TASK ITEM » In the material below, the lines containing the word "where" are required; copy each of them.

INFORMATION »
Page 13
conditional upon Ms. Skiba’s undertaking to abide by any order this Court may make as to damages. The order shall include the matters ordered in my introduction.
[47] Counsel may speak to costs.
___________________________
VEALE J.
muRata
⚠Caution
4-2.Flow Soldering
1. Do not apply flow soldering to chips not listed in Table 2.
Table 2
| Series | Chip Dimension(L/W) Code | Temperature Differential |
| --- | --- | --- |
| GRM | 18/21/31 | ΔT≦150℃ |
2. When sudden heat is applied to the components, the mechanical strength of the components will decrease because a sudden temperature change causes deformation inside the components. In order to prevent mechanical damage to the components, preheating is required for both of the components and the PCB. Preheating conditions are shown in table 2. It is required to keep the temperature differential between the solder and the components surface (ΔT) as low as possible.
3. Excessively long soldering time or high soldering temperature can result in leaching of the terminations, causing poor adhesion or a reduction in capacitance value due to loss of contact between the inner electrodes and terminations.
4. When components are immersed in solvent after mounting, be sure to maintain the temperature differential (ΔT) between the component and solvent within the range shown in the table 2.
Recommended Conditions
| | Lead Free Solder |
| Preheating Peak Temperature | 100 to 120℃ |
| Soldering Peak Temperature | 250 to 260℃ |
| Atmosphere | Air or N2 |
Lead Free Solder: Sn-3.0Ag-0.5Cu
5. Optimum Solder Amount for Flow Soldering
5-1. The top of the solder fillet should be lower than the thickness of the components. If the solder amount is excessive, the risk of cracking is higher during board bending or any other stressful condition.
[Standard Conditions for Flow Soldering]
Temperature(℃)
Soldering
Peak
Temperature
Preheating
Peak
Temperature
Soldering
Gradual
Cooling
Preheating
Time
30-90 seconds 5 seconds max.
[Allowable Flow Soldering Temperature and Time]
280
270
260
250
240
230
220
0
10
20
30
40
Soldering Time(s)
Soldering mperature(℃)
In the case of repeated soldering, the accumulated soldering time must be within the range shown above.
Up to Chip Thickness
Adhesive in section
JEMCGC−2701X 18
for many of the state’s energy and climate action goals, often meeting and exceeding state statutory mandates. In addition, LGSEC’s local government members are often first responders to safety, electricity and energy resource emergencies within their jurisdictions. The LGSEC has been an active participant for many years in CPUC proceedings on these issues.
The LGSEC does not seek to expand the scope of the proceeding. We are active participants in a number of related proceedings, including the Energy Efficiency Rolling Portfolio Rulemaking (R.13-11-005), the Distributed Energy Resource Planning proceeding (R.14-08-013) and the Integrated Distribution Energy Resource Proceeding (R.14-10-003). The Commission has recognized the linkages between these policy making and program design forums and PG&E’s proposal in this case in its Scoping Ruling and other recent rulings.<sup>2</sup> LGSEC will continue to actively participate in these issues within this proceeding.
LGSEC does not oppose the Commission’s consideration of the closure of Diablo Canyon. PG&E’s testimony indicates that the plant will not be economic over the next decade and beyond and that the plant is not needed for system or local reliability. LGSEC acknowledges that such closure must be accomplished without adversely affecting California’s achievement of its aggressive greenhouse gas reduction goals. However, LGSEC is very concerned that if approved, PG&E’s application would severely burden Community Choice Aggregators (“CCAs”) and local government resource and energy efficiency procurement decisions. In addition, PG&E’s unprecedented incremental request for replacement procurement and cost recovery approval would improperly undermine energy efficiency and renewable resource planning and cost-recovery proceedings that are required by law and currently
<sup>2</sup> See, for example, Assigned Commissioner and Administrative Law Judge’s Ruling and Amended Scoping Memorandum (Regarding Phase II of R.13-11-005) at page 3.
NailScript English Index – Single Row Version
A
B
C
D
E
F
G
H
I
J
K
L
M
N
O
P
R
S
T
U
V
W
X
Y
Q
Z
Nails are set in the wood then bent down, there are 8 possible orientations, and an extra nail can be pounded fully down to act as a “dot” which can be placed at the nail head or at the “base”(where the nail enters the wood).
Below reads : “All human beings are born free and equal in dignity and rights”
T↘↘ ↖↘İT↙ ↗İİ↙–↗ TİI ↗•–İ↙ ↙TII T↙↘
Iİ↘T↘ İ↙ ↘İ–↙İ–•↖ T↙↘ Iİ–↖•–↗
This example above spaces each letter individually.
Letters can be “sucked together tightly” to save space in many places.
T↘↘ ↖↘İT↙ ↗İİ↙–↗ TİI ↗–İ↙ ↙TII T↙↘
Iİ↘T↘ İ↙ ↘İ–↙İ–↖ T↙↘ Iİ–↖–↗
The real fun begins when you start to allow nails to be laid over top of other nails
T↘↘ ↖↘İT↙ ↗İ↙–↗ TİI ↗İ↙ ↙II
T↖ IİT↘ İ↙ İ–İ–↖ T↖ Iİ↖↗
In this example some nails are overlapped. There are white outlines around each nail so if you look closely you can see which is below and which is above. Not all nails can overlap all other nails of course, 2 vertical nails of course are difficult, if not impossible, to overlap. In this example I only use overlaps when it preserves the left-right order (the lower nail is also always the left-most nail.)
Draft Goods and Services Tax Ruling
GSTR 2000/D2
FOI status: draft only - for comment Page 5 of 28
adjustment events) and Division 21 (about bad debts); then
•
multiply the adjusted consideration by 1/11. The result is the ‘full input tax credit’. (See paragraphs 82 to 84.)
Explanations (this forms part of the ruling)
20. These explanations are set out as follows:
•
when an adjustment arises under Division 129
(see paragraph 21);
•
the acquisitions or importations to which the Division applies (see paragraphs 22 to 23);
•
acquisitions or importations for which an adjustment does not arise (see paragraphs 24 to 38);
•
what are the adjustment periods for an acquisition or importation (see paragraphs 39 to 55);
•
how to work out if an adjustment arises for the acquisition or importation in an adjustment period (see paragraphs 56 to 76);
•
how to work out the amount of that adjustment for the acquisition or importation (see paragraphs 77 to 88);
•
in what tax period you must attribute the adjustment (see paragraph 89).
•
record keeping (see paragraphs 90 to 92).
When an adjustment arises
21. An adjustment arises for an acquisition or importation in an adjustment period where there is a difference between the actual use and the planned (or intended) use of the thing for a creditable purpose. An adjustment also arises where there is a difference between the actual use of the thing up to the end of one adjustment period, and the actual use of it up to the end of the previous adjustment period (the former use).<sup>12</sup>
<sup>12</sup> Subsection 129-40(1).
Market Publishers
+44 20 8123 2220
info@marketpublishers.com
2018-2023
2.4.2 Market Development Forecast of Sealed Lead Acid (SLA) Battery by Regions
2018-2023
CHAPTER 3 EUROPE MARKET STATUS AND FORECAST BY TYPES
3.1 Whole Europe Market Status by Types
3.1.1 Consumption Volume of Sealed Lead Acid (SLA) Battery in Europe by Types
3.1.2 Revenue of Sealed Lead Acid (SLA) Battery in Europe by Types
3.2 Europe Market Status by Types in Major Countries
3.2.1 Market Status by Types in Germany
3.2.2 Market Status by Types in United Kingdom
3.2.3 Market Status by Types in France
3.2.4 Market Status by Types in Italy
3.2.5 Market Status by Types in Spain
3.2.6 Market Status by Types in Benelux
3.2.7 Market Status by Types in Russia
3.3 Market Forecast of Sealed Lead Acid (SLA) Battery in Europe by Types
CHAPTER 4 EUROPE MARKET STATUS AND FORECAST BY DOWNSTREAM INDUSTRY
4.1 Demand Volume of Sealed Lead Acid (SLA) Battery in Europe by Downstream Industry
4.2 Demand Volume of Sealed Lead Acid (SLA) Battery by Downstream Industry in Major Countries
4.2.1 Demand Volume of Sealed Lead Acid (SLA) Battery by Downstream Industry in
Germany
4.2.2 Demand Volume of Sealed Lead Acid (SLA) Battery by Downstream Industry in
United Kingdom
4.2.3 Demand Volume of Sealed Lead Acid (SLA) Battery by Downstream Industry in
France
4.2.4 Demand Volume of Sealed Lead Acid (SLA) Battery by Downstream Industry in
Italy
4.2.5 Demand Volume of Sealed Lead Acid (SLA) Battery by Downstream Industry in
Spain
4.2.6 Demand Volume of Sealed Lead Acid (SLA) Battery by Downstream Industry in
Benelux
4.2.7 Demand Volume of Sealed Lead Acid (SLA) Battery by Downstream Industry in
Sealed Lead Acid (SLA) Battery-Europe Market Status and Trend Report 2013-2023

RESULT OF THIS EXERCISE »
Nails are set in the wood then bent down, there are 8 possible orientations, and an extra nail can be pounded fully down to act as a “dot” which can be placed at the nail head or at the “base”(where the nail enters the wood).
21. An adjustment arises for an acquisition or importation in an adjustment period where there is a difference between the actual use and the planned (or intended) use of the thing for a creditable purpose. An adjustment also arises where there is a difference between the actual use of the thing up to the end of one adjustment period, and the actual use of it up to the end of the previous adjustment period (the former use).<sup>12</sup>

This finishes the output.